Bellway has delivered surprisingly strong full-year results for the period ending 31 July 2025, with total housing completions rising 14.3% to 8,749 homes at an average selling price of £316,412.
The company’s underlying operating profit increased 27.5% to £303.5m, achieving an operating margin of 10.9%, up from 10.0% in the prior year.
Underlying profit before taxation grew 27.9% to £289.1m.
Bellway shares rose by more than 5% after the housebuilder released results that will please investors concerned about the state of the UK property market. They are also materially better than some of their peers have released recently.
Encouragingly, private reservation rates improved to 0.57 per outlet per week, representing an 11.8% increase year-on-year, though momentum softened in the final quarter following solid spring demand.
The company’s sales performance showed marked improvement in the second half, with the private reservation rate reaching 0.62 compared to 0.51 in the first half.
Setting the group up for the eventual pick up in the housing market, Bellway maintained a decent land bank totaling 95,704 plots at year-end, marginally up from 95,292 plots in 2024.

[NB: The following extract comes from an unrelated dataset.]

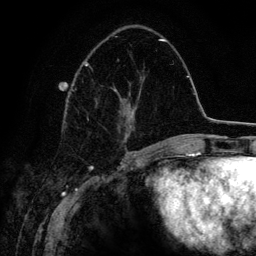
Breast MRI (dynamic contrast-enhanced), one axial slice. Position 53 of 134 along the scan axis. Cropped to one breast. Dynamic contrast-enhanced series, time point 2 of 6 at this slice position (early post-contrast). 3 T. TE 4.2 ms, TR 7.9 ms. 1.2 mm slice thickness. 256 × 256 image matrix, field of view 170 × 170 mm. Female patient.
Annotated regions visible in this slice (semi-automatically segmented with operator editing):
- enhancing-tissue mask used for the functional tumour volume (all voxels passing the contrast-enhancement thresholds inside the analysis volume; usually the tumour): bounding box [x1, y1, x2, y2] px = [72, 36, 163, 152]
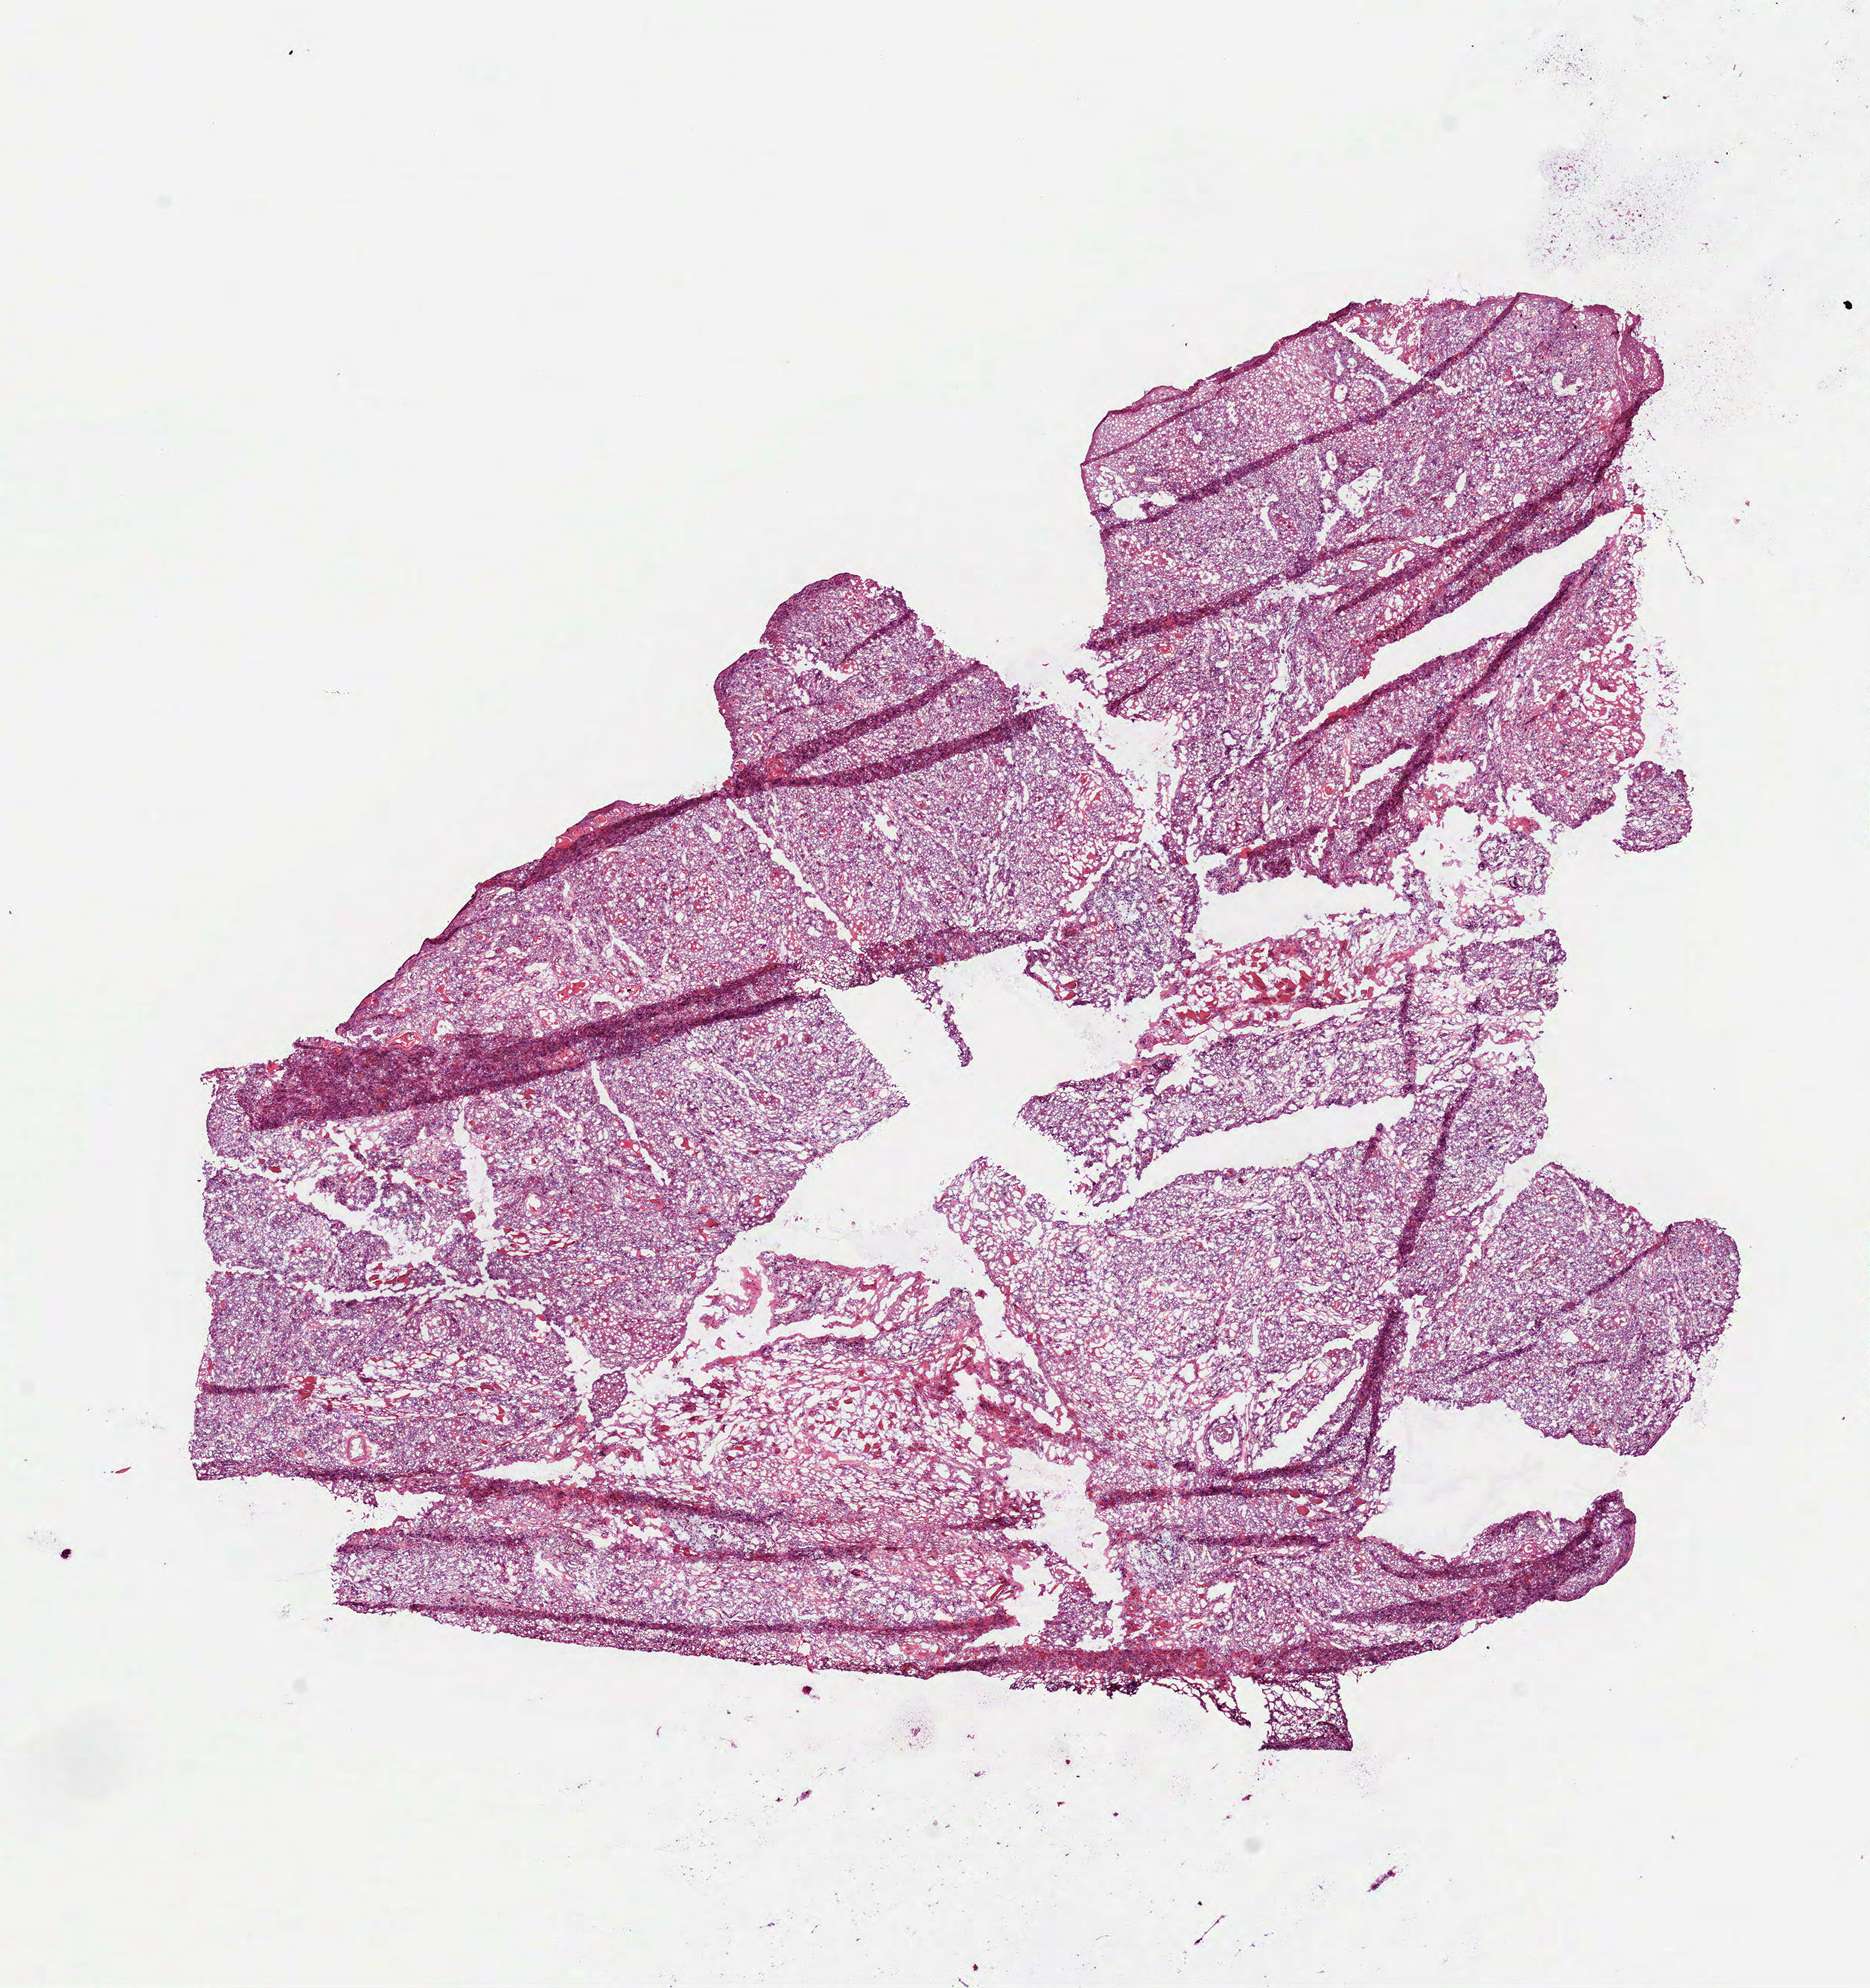
Digitized H&E tissue section (whole slide), a low-resolution overview of the entire scanned area, about 9.9 x 10.5 mm (slide scanned at 40x); frozen section from the bottom of the tissue portion; head and neck, primary tumour sample. Patient: female, age at initial diagnosis 32 years. Slide review estimates, as recorded: tumour cells 85%, tumour nuclei 85%.
Pathologic diagnosis: Squamous cell carcinoma, NOS (tongue, NOS).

Perhaps the biggest positive for investors is Bellway’s decision to reward shareholders with a share buyback.
“Bellway’s new capital allocation policy had been well flagged by management, but investors are warming to it all the same, as the housebuilder both increases its annual dividend and launches a £150 million share buyback scheme for the coming year,” says AJ Bell investment director Russ Mould.
“A strong balance sheet supports this largesse, whereby the buyback and forecast dividends for the year to July 2026 equate to nearly 8% of the company’s stock market capitalisation, and increased profits would help, too.”
Analysts see the share buyback as a potential foundation for the share price to recover, despite the company, like all housebuilders, noting stuttering activity in recent months.
“While Bellway has seen a slow start to the year, its share buyback and improved cashflow point towards underlying strength in the business and a confidence in the months to come. The shares managed to find a short-term low in September, and these results seem to provide the groundwork for a further recovery in the price.”